*ASSIGNMENT*. Transcribe, exactly as they appear, only the lines from the one holding "left front paw: (695, 364)" through the end of the entries below.

*RECORDS SHOWN*.
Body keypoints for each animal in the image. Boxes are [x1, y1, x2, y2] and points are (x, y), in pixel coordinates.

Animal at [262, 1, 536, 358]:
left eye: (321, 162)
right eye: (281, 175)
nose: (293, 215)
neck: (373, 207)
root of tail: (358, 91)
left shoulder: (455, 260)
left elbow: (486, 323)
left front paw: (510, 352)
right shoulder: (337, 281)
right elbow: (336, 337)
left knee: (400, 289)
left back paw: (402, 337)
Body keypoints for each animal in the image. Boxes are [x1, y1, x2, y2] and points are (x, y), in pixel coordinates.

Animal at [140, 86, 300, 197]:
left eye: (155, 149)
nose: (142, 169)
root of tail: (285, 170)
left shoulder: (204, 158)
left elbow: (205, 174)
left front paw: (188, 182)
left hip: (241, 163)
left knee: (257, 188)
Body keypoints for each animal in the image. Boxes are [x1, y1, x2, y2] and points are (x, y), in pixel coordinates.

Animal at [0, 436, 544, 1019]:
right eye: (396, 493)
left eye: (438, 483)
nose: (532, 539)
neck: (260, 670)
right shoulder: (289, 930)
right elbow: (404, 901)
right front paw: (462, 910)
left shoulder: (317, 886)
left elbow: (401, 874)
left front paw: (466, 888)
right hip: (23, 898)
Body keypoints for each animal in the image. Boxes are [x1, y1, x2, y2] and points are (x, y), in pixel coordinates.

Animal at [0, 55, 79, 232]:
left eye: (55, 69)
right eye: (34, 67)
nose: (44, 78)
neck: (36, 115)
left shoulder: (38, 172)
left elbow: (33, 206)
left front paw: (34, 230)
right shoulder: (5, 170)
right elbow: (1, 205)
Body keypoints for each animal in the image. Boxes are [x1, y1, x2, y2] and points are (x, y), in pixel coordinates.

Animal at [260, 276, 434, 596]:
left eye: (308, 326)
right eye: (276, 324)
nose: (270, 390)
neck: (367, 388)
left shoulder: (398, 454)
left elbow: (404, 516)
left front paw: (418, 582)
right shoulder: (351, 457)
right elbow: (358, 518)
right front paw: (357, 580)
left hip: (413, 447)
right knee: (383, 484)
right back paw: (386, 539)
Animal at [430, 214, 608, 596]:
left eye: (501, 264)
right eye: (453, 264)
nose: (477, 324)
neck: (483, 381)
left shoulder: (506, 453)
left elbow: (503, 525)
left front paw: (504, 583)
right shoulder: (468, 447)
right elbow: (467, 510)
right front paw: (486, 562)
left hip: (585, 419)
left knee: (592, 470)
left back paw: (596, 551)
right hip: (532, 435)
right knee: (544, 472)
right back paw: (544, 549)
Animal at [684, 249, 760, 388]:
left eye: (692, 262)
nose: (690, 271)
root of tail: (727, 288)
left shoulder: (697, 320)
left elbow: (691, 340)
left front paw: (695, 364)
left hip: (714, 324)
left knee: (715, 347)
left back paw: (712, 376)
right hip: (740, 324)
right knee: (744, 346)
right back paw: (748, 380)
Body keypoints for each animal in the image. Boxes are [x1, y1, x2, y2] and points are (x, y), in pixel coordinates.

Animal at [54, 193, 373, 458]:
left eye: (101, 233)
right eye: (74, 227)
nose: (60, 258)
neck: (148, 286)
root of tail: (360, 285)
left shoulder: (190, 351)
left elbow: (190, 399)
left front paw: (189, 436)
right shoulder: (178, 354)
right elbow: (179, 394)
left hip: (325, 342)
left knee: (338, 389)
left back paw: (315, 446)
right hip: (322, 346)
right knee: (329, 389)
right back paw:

*WRITTEN RESPONSE*.
left front paw: (695, 364)
left hip: (714, 324)
left knee: (715, 347)
left back paw: (712, 376)
right hip: (740, 324)
right knee: (744, 346)
right back paw: (748, 380)
Body keypoints for each animal in the image. Boxes are [x1, y1, x2, y2] and points are (x, y), in pixel coordinates.

Animal at [54, 193, 373, 458]:
left eye: (101, 233)
right eye: (74, 227)
nose: (60, 258)
neck: (148, 286)
root of tail: (360, 285)
left shoulder: (190, 351)
left elbow: (190, 399)
left front paw: (189, 436)
right shoulder: (178, 354)
right elbow: (179, 394)
left hip: (325, 342)
left knee: (338, 389)
left back paw: (315, 446)
right hip: (322, 346)
right knee: (329, 389)
right back paw:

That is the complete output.